— TEXT PASSAGE —
= Doug Lauffenburger =

American academic

Douglas A. Lauffenburger is an American academic who is Ford Professor of Biological Engineering, Chemical Engineering, and Biology at the Massachusetts Institute of Technology (since 2009). He is a member of the David H. Koch Institute for Integrative Cancer Research and MIT Center for Gynepathology Research as well as an Affiliate, The Ragon Institute of Mass General, MIT and Harvard. He is also editor in chief of the journal Integrative Biology.

Lauffenburger’s lab “emphasizes integration of experimental and mathematical/computational analysis approaches, toward development and validation of predictive models for physiologically-relevant behavior in terms of underlying molecular and molecular network properties.”

He was also one of six MIT professors elected as a fellow of the American Association for the Advancement of Science (AAAS) in 2019.

==Biography==
Lauffenburger earned a B.S. in Chemical Engineering from the University of Illinois and a Ph.D. in Chemical Engineering from the University of Minnesota.

Lauffenburger was a professor at the University of Illinois and the University of Pennsylvania and a visiting professor at the University of Wisconsin before his tenure at MIT. He was a visiting scientist at the University of Heidelberg in Germany.

— EXTRACTED INFORMATION —
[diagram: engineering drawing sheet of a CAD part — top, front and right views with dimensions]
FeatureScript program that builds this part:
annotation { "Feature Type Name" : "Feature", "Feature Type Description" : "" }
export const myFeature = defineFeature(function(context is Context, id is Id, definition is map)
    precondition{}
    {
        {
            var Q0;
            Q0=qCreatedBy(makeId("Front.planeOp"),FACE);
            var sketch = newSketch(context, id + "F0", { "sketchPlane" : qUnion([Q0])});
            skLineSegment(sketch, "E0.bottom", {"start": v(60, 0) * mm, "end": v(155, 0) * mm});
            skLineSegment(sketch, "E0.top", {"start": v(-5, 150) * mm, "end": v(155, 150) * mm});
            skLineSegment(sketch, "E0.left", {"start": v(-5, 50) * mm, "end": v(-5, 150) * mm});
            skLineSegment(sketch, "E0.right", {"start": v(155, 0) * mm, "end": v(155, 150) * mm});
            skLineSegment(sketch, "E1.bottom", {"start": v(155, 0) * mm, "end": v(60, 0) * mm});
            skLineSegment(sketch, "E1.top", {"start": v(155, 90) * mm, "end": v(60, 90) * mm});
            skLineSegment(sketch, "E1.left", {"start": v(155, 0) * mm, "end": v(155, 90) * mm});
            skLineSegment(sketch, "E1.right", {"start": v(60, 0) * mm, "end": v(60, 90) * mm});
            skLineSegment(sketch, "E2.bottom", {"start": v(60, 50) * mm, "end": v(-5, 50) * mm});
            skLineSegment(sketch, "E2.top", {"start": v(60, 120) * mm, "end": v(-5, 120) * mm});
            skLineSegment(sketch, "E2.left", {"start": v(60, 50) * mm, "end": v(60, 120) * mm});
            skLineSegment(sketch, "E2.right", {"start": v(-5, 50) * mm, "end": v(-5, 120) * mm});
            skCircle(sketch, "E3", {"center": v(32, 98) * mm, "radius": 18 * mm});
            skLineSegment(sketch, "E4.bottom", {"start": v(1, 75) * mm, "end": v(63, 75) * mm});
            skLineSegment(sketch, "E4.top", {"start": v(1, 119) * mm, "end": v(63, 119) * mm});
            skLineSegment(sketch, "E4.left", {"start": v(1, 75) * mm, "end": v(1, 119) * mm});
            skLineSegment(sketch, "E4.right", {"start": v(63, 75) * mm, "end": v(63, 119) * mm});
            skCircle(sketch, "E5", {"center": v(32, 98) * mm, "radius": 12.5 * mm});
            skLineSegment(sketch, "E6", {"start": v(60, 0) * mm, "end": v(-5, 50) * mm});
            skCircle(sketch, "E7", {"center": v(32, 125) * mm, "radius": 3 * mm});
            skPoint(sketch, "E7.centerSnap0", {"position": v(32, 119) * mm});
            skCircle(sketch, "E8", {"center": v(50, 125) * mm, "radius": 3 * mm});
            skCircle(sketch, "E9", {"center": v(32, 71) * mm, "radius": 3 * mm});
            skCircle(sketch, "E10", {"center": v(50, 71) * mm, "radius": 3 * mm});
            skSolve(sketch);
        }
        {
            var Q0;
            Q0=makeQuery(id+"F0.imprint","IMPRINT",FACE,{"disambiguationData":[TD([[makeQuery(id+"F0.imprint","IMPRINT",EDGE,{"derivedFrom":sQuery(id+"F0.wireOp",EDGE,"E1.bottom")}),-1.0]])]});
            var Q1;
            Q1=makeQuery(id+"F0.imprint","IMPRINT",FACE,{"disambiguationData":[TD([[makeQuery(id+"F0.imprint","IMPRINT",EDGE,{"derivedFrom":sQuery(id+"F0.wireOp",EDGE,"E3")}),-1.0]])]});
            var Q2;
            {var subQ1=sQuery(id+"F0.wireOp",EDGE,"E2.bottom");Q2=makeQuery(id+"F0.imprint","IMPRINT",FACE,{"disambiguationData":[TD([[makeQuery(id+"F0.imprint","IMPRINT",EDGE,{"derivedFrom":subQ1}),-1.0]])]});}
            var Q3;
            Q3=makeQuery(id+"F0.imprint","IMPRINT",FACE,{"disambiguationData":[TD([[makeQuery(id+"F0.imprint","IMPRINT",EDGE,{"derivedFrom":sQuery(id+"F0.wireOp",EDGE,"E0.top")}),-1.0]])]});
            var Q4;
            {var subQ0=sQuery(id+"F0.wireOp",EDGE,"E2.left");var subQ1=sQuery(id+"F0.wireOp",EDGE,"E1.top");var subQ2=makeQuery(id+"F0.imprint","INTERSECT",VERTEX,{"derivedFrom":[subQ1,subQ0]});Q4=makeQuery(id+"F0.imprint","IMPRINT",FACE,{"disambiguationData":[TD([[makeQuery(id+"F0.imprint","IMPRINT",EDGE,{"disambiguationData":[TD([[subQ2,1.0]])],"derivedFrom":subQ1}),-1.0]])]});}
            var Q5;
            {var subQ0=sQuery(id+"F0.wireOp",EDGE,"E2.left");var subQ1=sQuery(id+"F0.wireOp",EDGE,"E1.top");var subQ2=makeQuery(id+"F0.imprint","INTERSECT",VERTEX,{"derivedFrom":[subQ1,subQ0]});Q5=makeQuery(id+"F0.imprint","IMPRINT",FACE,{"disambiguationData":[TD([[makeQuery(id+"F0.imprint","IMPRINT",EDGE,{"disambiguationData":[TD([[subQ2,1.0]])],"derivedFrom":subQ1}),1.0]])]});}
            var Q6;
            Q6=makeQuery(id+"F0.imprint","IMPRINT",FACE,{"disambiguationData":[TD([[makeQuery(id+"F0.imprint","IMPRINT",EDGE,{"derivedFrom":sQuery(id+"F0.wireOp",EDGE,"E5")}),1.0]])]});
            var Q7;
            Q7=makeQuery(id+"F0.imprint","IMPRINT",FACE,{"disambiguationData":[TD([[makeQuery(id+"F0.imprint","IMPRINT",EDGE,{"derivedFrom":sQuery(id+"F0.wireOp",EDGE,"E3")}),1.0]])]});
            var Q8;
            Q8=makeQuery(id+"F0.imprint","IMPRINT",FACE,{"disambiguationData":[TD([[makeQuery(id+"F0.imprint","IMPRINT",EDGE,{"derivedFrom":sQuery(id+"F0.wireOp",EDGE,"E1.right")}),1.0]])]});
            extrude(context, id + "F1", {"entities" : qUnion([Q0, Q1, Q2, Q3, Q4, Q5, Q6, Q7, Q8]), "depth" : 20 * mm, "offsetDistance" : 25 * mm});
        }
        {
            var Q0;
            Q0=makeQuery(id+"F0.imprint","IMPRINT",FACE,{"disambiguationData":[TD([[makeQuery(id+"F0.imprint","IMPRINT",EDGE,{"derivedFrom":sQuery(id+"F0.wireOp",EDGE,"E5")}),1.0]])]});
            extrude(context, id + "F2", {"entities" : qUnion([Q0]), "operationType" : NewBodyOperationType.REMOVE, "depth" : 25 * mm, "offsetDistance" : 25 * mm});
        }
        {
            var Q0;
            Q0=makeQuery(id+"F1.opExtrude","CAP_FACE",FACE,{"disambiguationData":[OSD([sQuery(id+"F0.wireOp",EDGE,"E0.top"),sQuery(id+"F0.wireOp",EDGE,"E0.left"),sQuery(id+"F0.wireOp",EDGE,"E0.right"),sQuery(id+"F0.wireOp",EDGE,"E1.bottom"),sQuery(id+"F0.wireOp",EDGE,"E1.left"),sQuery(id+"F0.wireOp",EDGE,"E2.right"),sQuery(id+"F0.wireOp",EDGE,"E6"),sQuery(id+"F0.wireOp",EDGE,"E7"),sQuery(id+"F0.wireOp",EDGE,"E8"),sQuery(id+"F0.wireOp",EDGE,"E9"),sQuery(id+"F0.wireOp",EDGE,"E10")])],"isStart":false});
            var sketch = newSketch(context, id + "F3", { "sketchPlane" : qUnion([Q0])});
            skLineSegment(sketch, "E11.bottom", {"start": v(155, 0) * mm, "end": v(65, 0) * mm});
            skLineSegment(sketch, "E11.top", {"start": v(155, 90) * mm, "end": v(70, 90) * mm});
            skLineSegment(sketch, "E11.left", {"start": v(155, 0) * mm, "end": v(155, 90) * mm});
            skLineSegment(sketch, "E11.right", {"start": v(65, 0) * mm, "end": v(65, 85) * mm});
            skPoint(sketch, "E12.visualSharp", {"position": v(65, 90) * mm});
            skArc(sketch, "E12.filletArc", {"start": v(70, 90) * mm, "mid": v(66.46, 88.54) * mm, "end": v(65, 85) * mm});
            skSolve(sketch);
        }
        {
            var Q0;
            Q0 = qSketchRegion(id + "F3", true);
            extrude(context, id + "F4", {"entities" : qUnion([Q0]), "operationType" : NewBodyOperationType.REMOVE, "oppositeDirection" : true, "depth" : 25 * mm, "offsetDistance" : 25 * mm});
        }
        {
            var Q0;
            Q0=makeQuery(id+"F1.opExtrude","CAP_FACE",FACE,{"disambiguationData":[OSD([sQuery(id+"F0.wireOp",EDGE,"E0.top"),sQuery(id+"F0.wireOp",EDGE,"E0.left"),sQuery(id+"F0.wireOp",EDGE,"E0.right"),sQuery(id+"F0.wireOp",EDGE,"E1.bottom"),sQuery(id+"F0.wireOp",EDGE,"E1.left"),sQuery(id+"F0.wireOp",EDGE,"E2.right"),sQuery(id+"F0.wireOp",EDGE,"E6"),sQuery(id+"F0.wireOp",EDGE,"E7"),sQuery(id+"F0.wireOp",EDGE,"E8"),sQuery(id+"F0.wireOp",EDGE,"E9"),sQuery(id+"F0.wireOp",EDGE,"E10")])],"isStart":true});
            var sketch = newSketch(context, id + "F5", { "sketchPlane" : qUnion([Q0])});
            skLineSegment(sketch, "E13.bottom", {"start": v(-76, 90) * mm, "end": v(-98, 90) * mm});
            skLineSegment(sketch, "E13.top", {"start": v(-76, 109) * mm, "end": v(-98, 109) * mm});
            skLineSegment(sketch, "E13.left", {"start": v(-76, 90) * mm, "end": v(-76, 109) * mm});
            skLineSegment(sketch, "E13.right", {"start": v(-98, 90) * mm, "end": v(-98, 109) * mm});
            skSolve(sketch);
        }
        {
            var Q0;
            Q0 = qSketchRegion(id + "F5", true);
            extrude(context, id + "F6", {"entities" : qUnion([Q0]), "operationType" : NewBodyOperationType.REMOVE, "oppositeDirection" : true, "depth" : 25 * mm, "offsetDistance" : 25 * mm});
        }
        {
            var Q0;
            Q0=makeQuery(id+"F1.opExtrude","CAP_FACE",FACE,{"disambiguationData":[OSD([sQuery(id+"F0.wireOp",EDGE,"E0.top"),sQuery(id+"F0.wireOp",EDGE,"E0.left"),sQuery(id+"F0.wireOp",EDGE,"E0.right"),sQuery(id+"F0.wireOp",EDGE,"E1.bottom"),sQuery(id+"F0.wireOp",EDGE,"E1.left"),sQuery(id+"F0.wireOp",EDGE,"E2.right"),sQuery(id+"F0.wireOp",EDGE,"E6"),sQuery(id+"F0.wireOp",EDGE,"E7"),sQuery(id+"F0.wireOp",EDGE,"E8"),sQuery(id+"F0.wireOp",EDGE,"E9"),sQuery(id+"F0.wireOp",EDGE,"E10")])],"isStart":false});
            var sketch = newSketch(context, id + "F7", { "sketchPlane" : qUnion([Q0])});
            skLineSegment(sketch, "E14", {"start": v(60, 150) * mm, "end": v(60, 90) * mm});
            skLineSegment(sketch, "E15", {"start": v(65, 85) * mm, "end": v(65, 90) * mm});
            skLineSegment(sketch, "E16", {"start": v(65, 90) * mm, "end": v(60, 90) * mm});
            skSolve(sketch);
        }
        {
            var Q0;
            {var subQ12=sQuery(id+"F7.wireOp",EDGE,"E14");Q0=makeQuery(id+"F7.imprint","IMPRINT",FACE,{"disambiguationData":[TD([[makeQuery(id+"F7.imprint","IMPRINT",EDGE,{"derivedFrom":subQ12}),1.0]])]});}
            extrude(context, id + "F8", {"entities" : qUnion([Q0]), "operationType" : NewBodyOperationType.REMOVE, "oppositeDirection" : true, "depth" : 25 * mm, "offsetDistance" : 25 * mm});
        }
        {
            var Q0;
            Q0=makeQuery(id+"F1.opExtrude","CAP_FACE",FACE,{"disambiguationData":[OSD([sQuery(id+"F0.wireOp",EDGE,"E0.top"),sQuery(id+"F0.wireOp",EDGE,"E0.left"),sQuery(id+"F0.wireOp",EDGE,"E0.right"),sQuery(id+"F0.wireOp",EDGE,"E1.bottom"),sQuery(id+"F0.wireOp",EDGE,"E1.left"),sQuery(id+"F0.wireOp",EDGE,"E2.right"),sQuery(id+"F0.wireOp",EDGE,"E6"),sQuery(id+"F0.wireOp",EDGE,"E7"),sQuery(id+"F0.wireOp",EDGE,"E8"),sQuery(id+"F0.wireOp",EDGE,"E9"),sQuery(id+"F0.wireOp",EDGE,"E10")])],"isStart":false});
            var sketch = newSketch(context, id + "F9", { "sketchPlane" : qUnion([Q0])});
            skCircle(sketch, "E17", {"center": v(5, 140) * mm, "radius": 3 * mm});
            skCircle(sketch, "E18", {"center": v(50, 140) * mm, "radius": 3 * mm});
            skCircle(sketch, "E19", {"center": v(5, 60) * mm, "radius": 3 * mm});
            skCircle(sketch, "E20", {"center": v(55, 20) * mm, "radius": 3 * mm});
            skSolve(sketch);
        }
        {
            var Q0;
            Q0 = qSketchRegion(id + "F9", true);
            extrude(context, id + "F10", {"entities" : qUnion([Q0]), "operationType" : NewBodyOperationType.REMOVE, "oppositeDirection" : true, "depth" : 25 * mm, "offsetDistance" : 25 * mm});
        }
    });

— WORK TASK A —
Please reproduce the stretch of the Doug Lauffenburger article from "He was also" through "University of Minnesota.".
— WORK TASK B —
Answer these questions using the Doug Lauffenburger article:
(i) Which journal does he serve as editor in chief?
(ii) In what year was he elected a fellow of the American Association for the Advancement of Science?
(iii) Which university awarded his Ph.D.?
— WORK TASK C —
Carry the Doug Lauffenburger article forward, starting right after its last sentence.

— EXERCISE ANSWER A —
He was also one of six MIT professors elected as a fellow of the American Association for the Advancement of Science (AAAS) in 2019.

==Biography==
Lauffenburger earned a B.S. in Chemical Engineering from the University of Illinois and a Ph.D. in Chemical Engineering from the University of Minnesota.

— EXERCISE ANSWER B —
(i) Integrative Biology
(ii) 2019
(iii) The University of Minnesota

— EXERCISE ANSWER C —
At MIT, he has been a professor at the Department of Biological Engineering since 1998 and was then Head, 1998-2019; Professor, Department of Chemical Engineering, 1995-present; Professor, Department of Biology, 2002-present. He developed the basis of biological engineering curriculum at MIT which heavily emphasizes quantitative and engineering based biology. He was also instrumental in the development of the Department of Biological Engineering at MIT.

Lauffenburger was elected to the National Academy of Engineering in 2001 “for contributions in molecular and cellular engineering and for interfacing modern biology with engineering principles.”

In February 2021 Lauffenburger co-authored a paper in Nature Communications on how a certain level of COVID-19 anti-bodies may provide lasting protection against the virus. The paper was based on blood samples provided voluntarily by 4300 employees of SpaceX crediting also its CEO Elon Musk.